S T A T E O F N E W Y O R K
________________________________________________________________________
10595
I N A S S E M B L Y
April 8, 2010
___________
Introduced by M. of A. CASTELLI -- read once and referred to the Commit-
tee on Health
AN ACT to amend the public health law, in relation to recognizing as an
acceptable written instrument for disposition of remains for service
members, the federal form DD93
THE PEOPLE OF THE STATE OF NEW YORK, REPRESENTED IN SENATE AND ASSEM-
BLY, DO ENACT AS FOLLOWS:
Section 1. Subdivision 3 of section 4201 of the public health law, as
amended by chapter 76 of the laws of 2006, is amended to read as
follows:
3. The written instrument referred to in paragraph (a) of subdivision
two of this section:
(A) may be in substantially the following form, and must be signed and
dated by the decedent and the agent and properly witnessed:
APPOINTMENT OF AGENT TO CONTROL DISPOSITION OF REMAINS
I, _____________________________________________________________________
(Your name and address)
being of sound mind, willfully and voluntarily make known my desire
that, upon my death, the disposition of my remains shall be controlled
by ___________________________________________________________________ .
(name of agent)
With respect to that subject only, I hereby appoint such person as my
agent with respect to the disposition of my remains.
SPECIAL DIRECTIONS:
Set forth below are any special directions limiting the power granted to
my agent as well as any instructions or wishes desired to be followed in
the disposition of my remains:
________________________________________________________________________
________________________________________________________________________
________________________________________________________________________
EXPLANATION--Matter in ITALICS (underscored) is new; matter in brackets
[ ] is old law to be omitted.
LBD16775-01-0
A. 10595 2
________________________________________________________________________
________________________________________________________________________
Indicate below if you have entered into a pre-funded pre-need agree-
ment subject to section four hundred fifty-three of the general business
law for funeral merchandise or service in advance of need:
[] No, I have not entered into a pre-funded pre-need agreement subject
to section four hundred fifty-three of the general business law.

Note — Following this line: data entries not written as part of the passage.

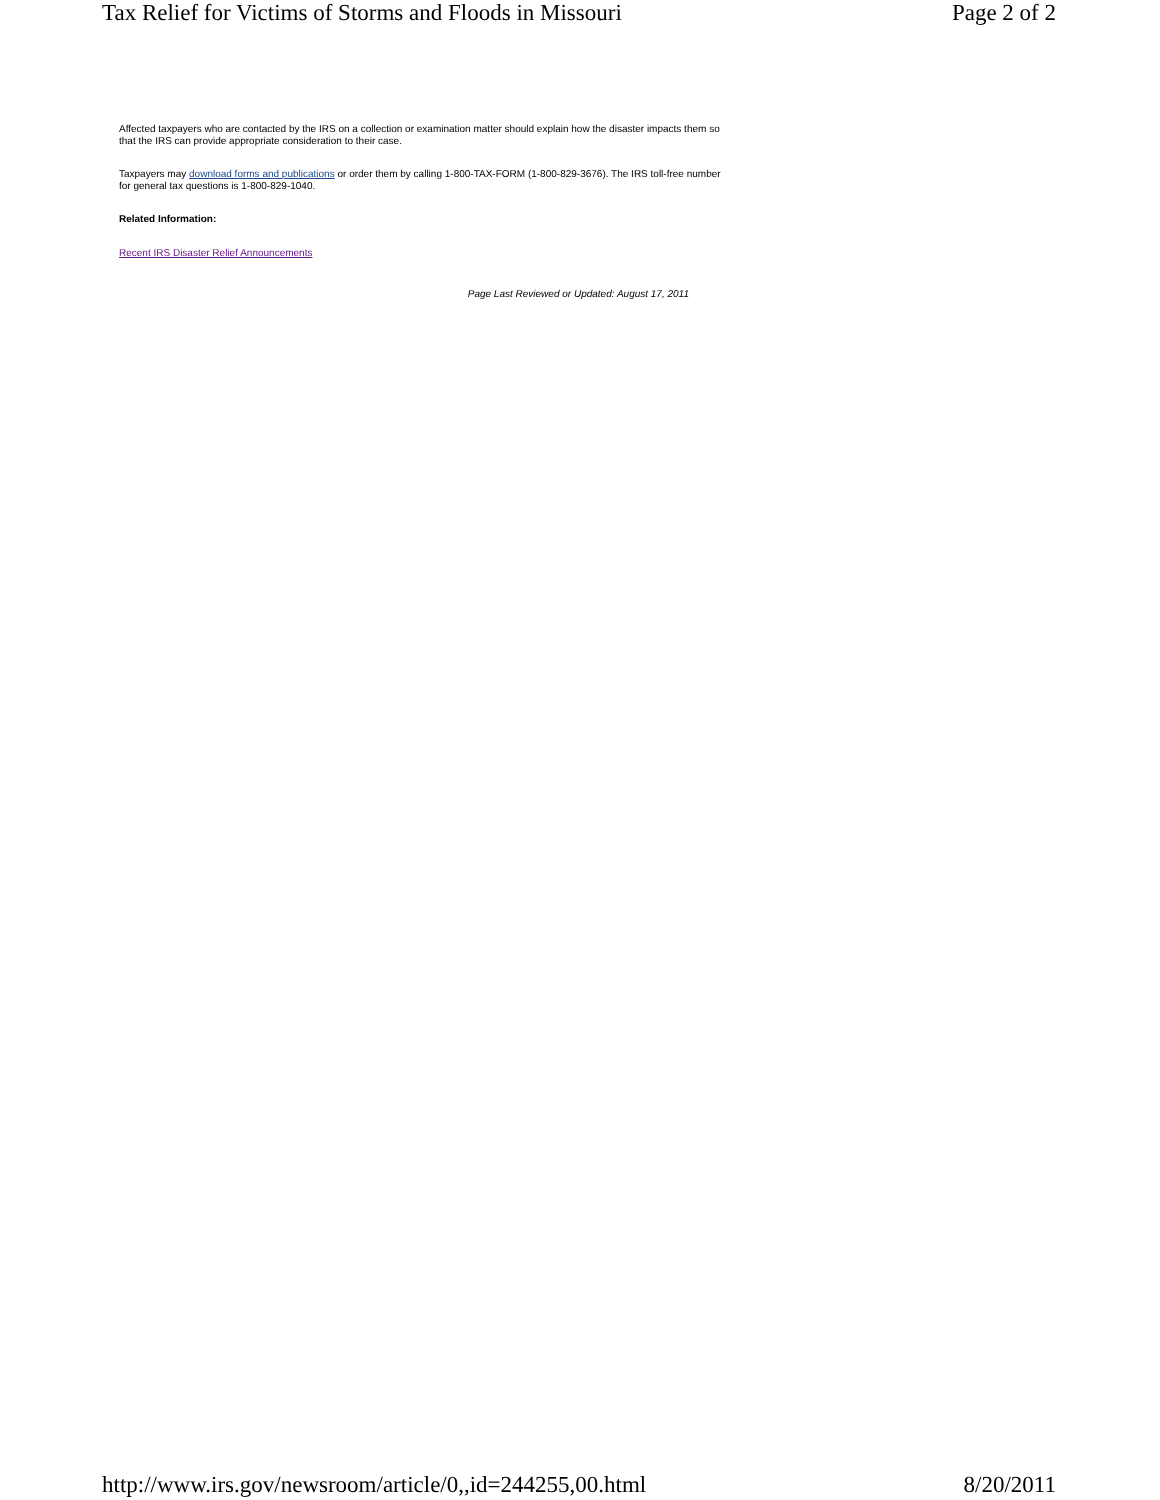Tax Relief for Victims of Storms and Floods in Missouri Page 2 of 2
Affected taxpayers who are contacted by the IRS on a collection or examination matter should explain how the disaster impacts them so that the IRS can provide appropriate consideration to their case.
Taxpayers may download forms and publications or order them by calling 1-800-TAX-FORM (1-800-829-3676). The IRS toll-free number for general tax questions is 1-800-829-1040.
Related Information:
Recent IRS Disaster Relief Announcements
Page Last Reviewed or Updated: August 17, 2011
http://www.irs.gov/newsroom/article/0,,id=244255,00.html 8/20/2011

[] Yes, I have entered into a pre-funded pre-need agreement subject to
section four hundred fifty-three of the general business law.

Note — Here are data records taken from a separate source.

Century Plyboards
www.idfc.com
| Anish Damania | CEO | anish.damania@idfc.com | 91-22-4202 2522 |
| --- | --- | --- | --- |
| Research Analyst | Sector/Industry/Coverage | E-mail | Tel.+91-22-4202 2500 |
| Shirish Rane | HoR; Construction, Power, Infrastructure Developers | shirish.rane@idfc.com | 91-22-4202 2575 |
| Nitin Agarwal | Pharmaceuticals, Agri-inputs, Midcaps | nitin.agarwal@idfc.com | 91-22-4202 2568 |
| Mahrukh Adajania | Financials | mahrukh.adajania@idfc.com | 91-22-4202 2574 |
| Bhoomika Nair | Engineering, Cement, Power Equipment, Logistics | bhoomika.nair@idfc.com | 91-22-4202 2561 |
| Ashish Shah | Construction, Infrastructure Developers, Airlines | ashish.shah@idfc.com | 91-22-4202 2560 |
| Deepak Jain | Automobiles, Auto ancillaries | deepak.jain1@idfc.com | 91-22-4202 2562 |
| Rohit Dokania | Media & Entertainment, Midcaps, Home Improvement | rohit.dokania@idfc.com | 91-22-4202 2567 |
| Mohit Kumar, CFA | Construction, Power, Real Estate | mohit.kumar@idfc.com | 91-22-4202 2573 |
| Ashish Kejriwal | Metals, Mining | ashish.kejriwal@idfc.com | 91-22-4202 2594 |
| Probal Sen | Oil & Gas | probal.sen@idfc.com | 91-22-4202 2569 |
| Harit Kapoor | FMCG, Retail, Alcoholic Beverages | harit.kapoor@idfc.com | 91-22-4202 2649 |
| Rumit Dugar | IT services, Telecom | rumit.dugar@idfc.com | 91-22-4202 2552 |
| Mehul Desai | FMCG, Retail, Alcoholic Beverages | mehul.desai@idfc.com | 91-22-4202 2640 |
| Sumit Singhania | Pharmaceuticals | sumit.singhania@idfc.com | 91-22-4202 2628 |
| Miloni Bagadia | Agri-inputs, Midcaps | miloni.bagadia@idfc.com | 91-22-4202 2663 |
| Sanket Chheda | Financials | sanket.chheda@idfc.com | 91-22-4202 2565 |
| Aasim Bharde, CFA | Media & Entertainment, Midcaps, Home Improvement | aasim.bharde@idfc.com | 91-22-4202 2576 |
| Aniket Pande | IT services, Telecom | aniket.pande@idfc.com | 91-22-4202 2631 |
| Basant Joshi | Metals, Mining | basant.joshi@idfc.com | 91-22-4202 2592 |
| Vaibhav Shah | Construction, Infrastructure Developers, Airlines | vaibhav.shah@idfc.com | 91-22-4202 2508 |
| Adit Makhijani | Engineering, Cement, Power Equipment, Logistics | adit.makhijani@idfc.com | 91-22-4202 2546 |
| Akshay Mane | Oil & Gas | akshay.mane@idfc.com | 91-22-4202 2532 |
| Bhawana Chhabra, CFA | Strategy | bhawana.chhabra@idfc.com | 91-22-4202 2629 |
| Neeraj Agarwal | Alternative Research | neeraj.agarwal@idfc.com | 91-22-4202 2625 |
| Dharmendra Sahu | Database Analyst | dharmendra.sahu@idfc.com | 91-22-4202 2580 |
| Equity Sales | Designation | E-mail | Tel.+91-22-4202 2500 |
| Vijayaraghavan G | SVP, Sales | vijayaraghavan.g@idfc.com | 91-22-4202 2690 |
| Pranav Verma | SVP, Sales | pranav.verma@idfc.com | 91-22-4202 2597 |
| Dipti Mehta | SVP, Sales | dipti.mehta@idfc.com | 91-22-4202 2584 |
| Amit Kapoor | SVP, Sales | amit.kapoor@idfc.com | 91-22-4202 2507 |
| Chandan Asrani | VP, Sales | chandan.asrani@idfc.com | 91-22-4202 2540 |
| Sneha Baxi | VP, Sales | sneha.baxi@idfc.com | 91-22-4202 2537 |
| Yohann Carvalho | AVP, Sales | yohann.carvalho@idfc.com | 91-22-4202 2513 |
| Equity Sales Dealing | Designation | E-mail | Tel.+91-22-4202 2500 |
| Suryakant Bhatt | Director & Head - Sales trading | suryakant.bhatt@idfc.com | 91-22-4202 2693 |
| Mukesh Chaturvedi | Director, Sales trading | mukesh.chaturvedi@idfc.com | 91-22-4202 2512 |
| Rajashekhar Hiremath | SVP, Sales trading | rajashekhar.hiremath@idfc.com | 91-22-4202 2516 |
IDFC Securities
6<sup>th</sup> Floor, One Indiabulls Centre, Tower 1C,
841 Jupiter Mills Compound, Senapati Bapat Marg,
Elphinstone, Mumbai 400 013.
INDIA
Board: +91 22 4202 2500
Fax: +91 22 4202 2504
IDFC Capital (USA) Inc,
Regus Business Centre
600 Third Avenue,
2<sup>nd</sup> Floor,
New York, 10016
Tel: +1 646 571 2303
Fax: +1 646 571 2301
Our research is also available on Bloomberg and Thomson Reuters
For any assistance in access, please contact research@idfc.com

________________________________________________________________________
(Name of funeral firm with which you entered into a pre-funded pre-need
funeral agreement to provide merchandise and/or services)
AGENT:
Name: __________________________________________________________________
Address: _______________________________________________________________
Telephone Number: ______________________________________________________
SUCCESSORS:
If my agent dies, resigns, or is unable to act, I hereby appoint the
following persons (each to act alone and successively, in the order
named) to serve as my agent to control the disposition of my remains as
authorized by this document:
1. First Successor
Name: __________________________________________________________________
Address: _______________________________________________________________
Telephone Number: ______________________________________________________
2. Second Successor
Name: __________________________________________________________________
Address: _______________________________________________________________
Telephone Number: ______________________________________________________
DURATION:
This appointment becomes effective upon my death.
PRIOR APPOINTMENT REVOKED:
I hereby revoke any prior appointment of any person to control the
disposition of my remains.
Signed this____________________day of__________,____________.

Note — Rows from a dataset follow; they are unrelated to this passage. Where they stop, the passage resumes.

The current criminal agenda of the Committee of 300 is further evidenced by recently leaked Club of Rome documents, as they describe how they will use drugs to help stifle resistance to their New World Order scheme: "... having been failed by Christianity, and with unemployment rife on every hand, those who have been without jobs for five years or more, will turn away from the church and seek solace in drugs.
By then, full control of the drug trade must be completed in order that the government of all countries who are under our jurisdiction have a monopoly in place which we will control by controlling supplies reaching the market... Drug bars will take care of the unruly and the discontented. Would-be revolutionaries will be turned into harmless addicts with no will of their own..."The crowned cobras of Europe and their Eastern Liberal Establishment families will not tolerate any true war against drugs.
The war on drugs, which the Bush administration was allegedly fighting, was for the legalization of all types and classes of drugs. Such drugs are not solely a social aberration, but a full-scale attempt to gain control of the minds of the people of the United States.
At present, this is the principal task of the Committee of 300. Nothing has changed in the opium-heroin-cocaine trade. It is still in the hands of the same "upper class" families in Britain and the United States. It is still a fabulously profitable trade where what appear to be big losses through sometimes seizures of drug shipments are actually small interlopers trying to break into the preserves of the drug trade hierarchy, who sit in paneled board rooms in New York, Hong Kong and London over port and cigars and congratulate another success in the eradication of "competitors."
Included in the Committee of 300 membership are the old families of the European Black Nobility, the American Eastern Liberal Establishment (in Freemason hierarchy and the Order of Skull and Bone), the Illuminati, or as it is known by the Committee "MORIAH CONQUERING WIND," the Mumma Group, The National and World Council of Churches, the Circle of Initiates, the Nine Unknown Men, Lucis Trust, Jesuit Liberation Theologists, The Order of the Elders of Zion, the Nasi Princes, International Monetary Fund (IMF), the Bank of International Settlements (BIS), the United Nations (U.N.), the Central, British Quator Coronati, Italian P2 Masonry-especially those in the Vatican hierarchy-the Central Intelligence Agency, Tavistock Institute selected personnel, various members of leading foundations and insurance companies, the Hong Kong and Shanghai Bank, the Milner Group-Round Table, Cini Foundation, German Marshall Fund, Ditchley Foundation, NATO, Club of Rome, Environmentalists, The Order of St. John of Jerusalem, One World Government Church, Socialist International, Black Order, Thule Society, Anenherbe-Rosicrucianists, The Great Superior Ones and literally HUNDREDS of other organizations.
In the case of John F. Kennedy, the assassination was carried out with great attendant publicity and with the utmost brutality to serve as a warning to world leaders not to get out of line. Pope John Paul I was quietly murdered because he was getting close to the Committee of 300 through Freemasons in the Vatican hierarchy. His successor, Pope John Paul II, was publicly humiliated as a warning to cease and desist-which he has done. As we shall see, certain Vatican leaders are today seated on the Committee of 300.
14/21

________________________________________________________________________
(Signature of person making the appointment)
Statement by witness (must be 18 or older)
I declare that the person who executed this document is personally known
to me and appears to be of sound mind and acting of his or her free
will. He or she signed (or asked another to sign for him or her) this
document in my presence.
Witness 1: __________________ (signature)
A. 10595 3
Address: _________________
Witness 2: _________________ (signature)
Address: _________________
ACCEPTANCE AND ASSUMPTION BY AGENT:
1. I have no reason to believe there has been a revocation of this
appointment to control disposition of remains.
2. I hereby accept this appointment.
Signed this day of , .
_______________________
(Signature of agent)
(B) FOR MEMBERS OF THE ARMED FORCES, MAY BE A FEDERAL FORM DD93
(RECORD OF EMERGENCY DATA), SETTING FORTH A SERVICE MEMBER'S DESIGNATION
OF A PERSON AUTHORIZED TO DIRECT DISPOSITION OF HUMAN REMAINS, REQUIRED
PURSUANT TO THE REQUIREMENTS OF SECTION FIVE HUNDRED SIXTY-FOUR OF THE
NATIONAL DEFENSE AUTHORIZATION ACT OF 2008, PUBLIC LAW 109-163 OF THE
ONE HUNDRED NINTH CONGRESS.
S 2. This act shall take effect immediately.